Comparing your finances to friends and neighbours can lead to poor financial decisions. Photo / 123rf
Comparing your finances to friends and neighbours can lead to poor financial decisions. Photo / 123rf
Opinion by Nadine Higgins
Nadine Higgins is the host of NZME's personal finance podcast The Prosperity Project and a financial adviser at enableMe. She was formerly a financial journalist and broadcaster.
Focus on your own financial goals and values, rather than comparing yourself to others, writes Nadine Higgins.
“How do I compare to your other clients?” and “I’m actually quite frugal, compared to my friends” – are two phrases I hear often in my work.
The former comes from clients wantingreassurance they’re not “the worst” financial basket case you’ve ever seen, and I understand that. It’s scary exposing your financial underbelly to a stranger, and it’s natural to want some reassurance as to whether you’re “normal” or not.
But it’s the second statement – using others’ spending decisions to justify your own – that can be the most destructive.
When you see how your friends or neighbours spend, we almost automatically make assumptions and draw conclusions. “They must be rich”; “They must be sorted”; “If they can afford that, we could too”; “I spend less than them, so I’m doing well”.
I understand the curiosity, the envy even. I understand the bewilderment of “how did they afford that?”. But if the conclusions you draw then influence your own financial decisions - you’ll quickly find yourself in trouble.
That’s because seeing the way someone spends their money tells you nothing except how they spend their money. It doesn’t tell you what they earn, or what they owe. It doesn’t tell you if they’re making progress or going backwards. You don’t know what keeps them awake at night or prompts fights between them and their spouse. You don’t see under the hood of their finances, so you have no idea if they are indeed rich, sorted, or are just kicking the can of financial comeuppance further down the road.
Unlike you, I do see under the hood of people’s finances, and I can tell you that appearances can be very deceiving.
A client who was spectacularly well-dressed through spending tens of thousands of dollars on fancy threads, was increasing the family’s mortgage balance to achieve that look.
Clients who’d received a cash windfall were blowing through it at a rate of knots to maintain a lifestyle their income could not sustain. Hard conversations were looming as that money ran out.
Two separate clients earned whopping bonuses but were each going backwards through the year until the bonuses hit their bank accounts. Those big dollops of money sometimes only got them back to neutral instead of leaping them ahead. They hadn’t considered what would happen if they didn’t achieve those bonuses.
In each of the above examples, if you looked only at their spending, or over the fence at their houses, they all looked wealthy – when in reality their situations were quite precarious.
Appearances can be deceiving; spending habits don't reveal true financial health or stability.

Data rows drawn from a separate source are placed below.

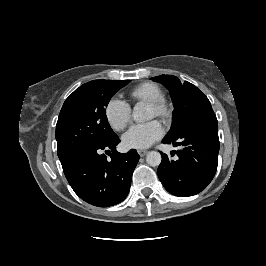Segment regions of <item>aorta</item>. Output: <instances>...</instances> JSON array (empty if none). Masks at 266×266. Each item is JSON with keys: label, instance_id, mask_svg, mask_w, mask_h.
I'll return each mask as SVG.
<instances>
[{"label": "aorta", "instance_id": "aorta-1", "mask_svg": "<svg viewBox=\"0 0 266 266\" xmlns=\"http://www.w3.org/2000/svg\"><path fill=\"white\" fill-rule=\"evenodd\" d=\"M133 119L136 122H144L148 120L149 115L146 110V107L143 103L139 102L137 103L134 108H133V113H132ZM161 154L157 151H150L146 155V162L150 166H159L161 163Z\"/></svg>", "mask_w": 266, "mask_h": 266}]
</instances>
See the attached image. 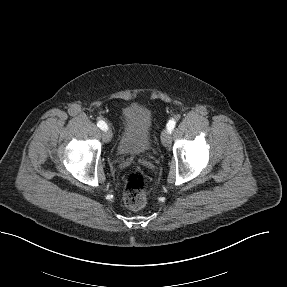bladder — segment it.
Here are the masks:
<instances>
[{"label": "bladder", "mask_w": 287, "mask_h": 287, "mask_svg": "<svg viewBox=\"0 0 287 287\" xmlns=\"http://www.w3.org/2000/svg\"><path fill=\"white\" fill-rule=\"evenodd\" d=\"M122 127L117 142V152L121 155H142L153 144L152 116L148 109L140 105H129L121 112Z\"/></svg>", "instance_id": "31cf9c89"}]
</instances>
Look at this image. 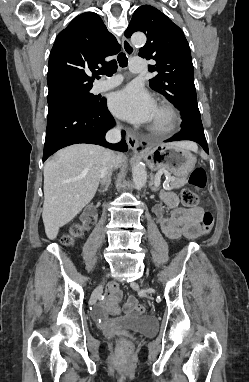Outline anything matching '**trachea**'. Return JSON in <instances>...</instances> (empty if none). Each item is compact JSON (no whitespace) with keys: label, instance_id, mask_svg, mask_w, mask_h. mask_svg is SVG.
Listing matches in <instances>:
<instances>
[{"label":"trachea","instance_id":"3493384b","mask_svg":"<svg viewBox=\"0 0 249 382\" xmlns=\"http://www.w3.org/2000/svg\"><path fill=\"white\" fill-rule=\"evenodd\" d=\"M117 61L121 67H126L128 59L124 53H120L117 57ZM117 61L111 60L108 62L101 70L98 71V74H103L106 76H112L117 71Z\"/></svg>","mask_w":249,"mask_h":382}]
</instances>
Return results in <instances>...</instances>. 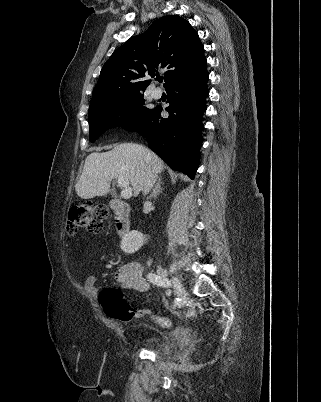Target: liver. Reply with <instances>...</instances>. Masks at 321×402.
Masks as SVG:
<instances>
[{"label": "liver", "instance_id": "6515ba94", "mask_svg": "<svg viewBox=\"0 0 321 402\" xmlns=\"http://www.w3.org/2000/svg\"><path fill=\"white\" fill-rule=\"evenodd\" d=\"M148 169L161 173L164 169L162 159L143 145L123 143L107 152L90 153L75 190L79 197L91 199L107 194L113 179L126 178L137 196Z\"/></svg>", "mask_w": 321, "mask_h": 402}]
</instances>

They say “comparison is the thief of joy” but if your financial decisions are influenced by comparison, it will steal more than joy - it can also be the thief of your financial progress or worse, your financial security.
You might well scoff that you’re “smarter” than that, but in my experience most people are susceptible to some degree to the pressure to fit in, to look the part, join the party, and appear successful. I know I am.
While knowing the reality of your neighbour’s finances might quickly cure you of your desire to keep up with them, few of us are sufficiently open about our finances to enable that.
So, in the absence of transparency, what is the antidote?
I’d suggest thinking hard about what you want. I’d recommend developing a strong understanding of your current situation. I’d encourage you to define your financial capability. The operative words being “you” and “yours”, not “them” or “theirs”. I know, it sounds boringly simple, but I’ve noticed some people romanticise how rosy their financial situation and trajectory is, while others tend to be overly pessimistic and overlook the same trump cards they’d envy in their neighbour’s hand. Neither is that helpful.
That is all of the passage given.